◆ PASSAGE PROVIDED:
━━━━━━━━━━━━━━━━
Seriously, it has been the nuttiest week.
This morning I thought I would try to run in order to evaluate and describe my knee pain.
It felt so good to take off running. The pain in my knee started within minutes. I thought I would try and continue to run in hopes that it would just go away. It didn't.
As I finished my first mile, I decided that I would run no more than 3 miles. It was very humid out but the temperature was in the 60's. I did a lot of thinking today.
The discomfort in my knee became part of my run, I thought "..it feels so good to run, I could run with this amount of pain if it wasn't going to do any damage."
My thoughts trailed off when I went googley eyed over this beautiful LINCOLN MARK V11. She was a pearly white and very sophisticated looking. I drooled at her as I passed in front. I was startled as I passed because SHE was speaking to me! I quickly spun around and was quite surprised to see it was an old schoolmate, Jeff Potvin. He looked the same. We always got along good in school. It was great to see him. We chatted like old times, laughing and somehow talking about my running. Funny how so many people know more about you than you realize.
Taking that little break put some fire in my soles. I took off feeling light as a feather. The sweat even felt good dripping down my skin and you know I HATE sweat, even my own.
I was running a sub 8 minute pace. I was taking mental notes of the degree, location, and type of pain I was having. At mile 2 I decided it would be best to not push my limits and throw in the towel.
Only I didn't totally throw in the towel, I used it to wipe the sweat off and hop on my bike!
Was I discouraged? YES
Was I disappointed? YES
Was I in Pain? YES
Was I defeated? NO
I took everything I had, all the mental mess and decided FAILURE was not an OPTION. Just get back up and keep going Nita.
The first few miles I was emotionally numb.
I turned into Seven lakes State park with my quads burning. When I felt my legs getting tired and my lungs stinging I barked at myself "Come On NITA, GO, Go, Get after it."
━━━━━━━━━━━━━━━━
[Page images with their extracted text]

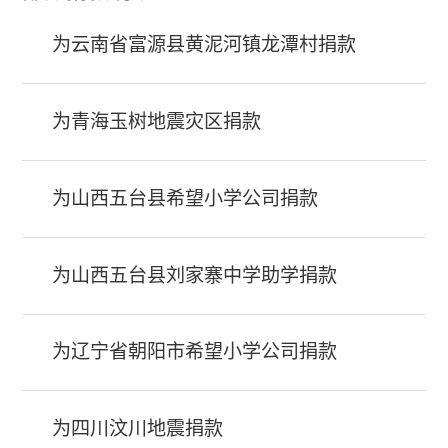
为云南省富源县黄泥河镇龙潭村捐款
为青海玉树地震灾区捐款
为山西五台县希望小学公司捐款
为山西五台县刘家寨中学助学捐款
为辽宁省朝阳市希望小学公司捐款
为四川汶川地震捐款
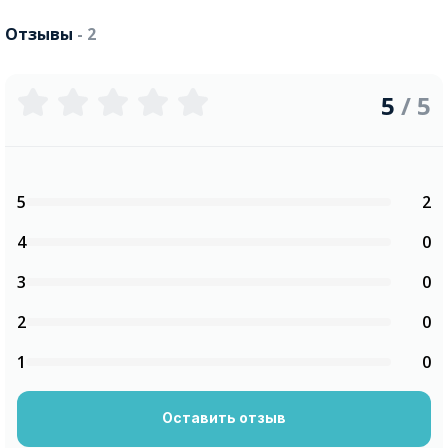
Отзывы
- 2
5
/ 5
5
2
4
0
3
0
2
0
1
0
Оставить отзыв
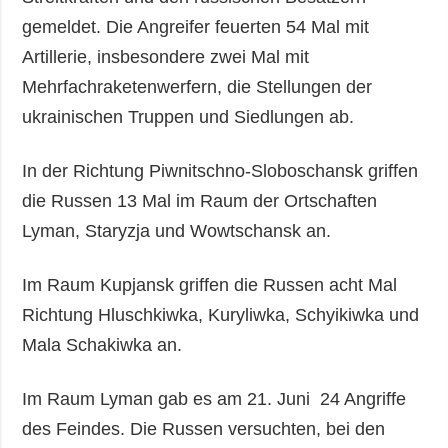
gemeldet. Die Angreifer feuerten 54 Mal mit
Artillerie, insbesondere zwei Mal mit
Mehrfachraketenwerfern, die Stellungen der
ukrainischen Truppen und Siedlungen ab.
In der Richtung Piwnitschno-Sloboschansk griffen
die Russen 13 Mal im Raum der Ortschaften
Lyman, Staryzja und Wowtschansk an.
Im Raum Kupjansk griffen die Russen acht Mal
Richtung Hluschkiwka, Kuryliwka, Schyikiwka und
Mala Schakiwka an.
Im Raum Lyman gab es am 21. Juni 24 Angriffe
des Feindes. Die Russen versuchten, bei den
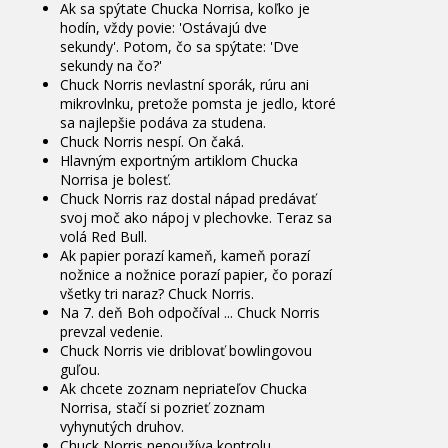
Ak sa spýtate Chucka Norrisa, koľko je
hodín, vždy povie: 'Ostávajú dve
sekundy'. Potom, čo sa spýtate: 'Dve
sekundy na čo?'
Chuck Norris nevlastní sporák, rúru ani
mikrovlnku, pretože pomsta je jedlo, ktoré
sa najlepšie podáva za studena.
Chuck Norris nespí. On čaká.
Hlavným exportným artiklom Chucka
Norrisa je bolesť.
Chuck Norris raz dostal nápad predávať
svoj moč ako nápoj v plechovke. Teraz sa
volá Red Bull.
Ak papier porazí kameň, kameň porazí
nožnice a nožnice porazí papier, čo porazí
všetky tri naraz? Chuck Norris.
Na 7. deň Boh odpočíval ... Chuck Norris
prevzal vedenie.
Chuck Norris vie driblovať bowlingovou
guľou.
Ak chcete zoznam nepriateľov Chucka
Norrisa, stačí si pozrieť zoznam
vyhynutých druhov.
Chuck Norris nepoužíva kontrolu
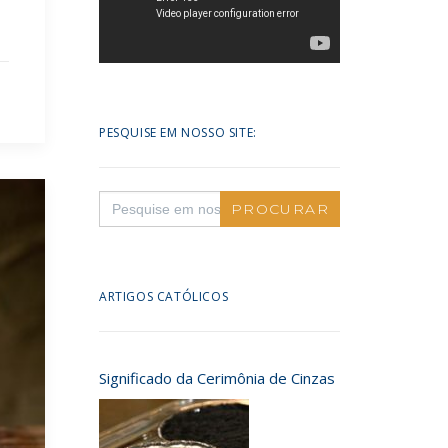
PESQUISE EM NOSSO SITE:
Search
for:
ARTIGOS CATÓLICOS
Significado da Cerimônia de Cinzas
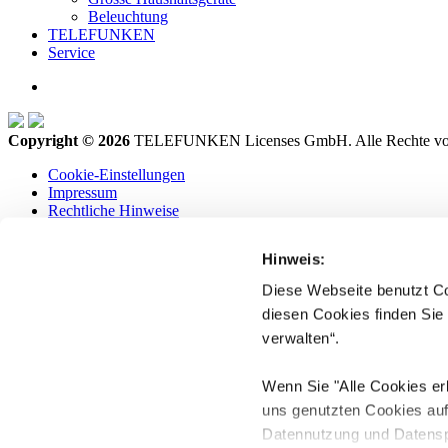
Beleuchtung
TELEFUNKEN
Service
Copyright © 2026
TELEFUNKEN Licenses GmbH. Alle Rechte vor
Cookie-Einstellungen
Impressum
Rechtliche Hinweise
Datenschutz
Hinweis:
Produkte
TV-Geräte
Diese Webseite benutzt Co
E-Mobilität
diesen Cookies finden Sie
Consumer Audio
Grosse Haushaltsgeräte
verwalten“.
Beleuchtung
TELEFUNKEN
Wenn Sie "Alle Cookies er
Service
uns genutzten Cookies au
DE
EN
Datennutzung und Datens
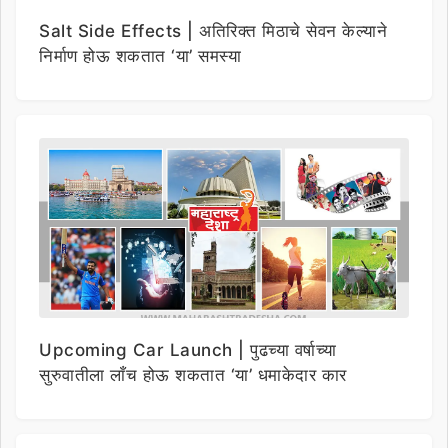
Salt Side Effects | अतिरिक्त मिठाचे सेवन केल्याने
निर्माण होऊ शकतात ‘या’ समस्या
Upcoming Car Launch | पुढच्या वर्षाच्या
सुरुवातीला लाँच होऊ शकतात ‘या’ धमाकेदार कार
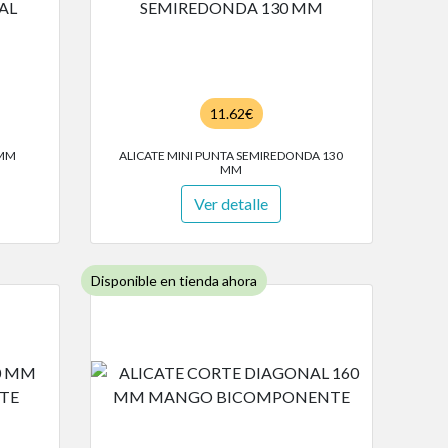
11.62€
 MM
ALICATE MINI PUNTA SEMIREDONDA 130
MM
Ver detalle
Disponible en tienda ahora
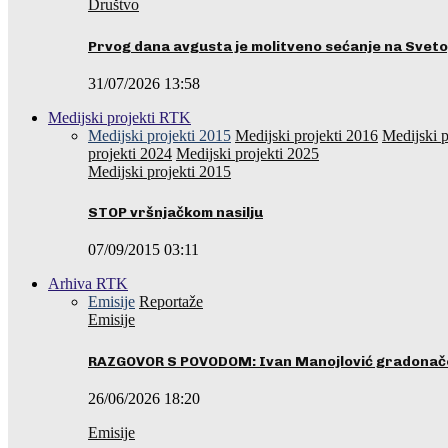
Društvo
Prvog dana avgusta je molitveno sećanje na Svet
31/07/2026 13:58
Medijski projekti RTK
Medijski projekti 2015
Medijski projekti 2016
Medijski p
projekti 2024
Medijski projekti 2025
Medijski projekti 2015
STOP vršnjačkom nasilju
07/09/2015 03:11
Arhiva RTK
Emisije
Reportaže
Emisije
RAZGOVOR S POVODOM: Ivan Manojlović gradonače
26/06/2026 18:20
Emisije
━━━━━━━━━━━━━━━━
Reproduce the running post word for word, starting at the words "It felt so good" and ending after "of thinking today.". Rely only on the running post for your answers.

It felt so good to take off running. The pain in my knee started within minutes. I thought I would try and continue to run in hopes that it would just go away. It didn't.
As I finished my first mile, I decided that I would run no more than 3 miles. It was very humid out but the temperature was in the 60's. I did a lot of thinking today.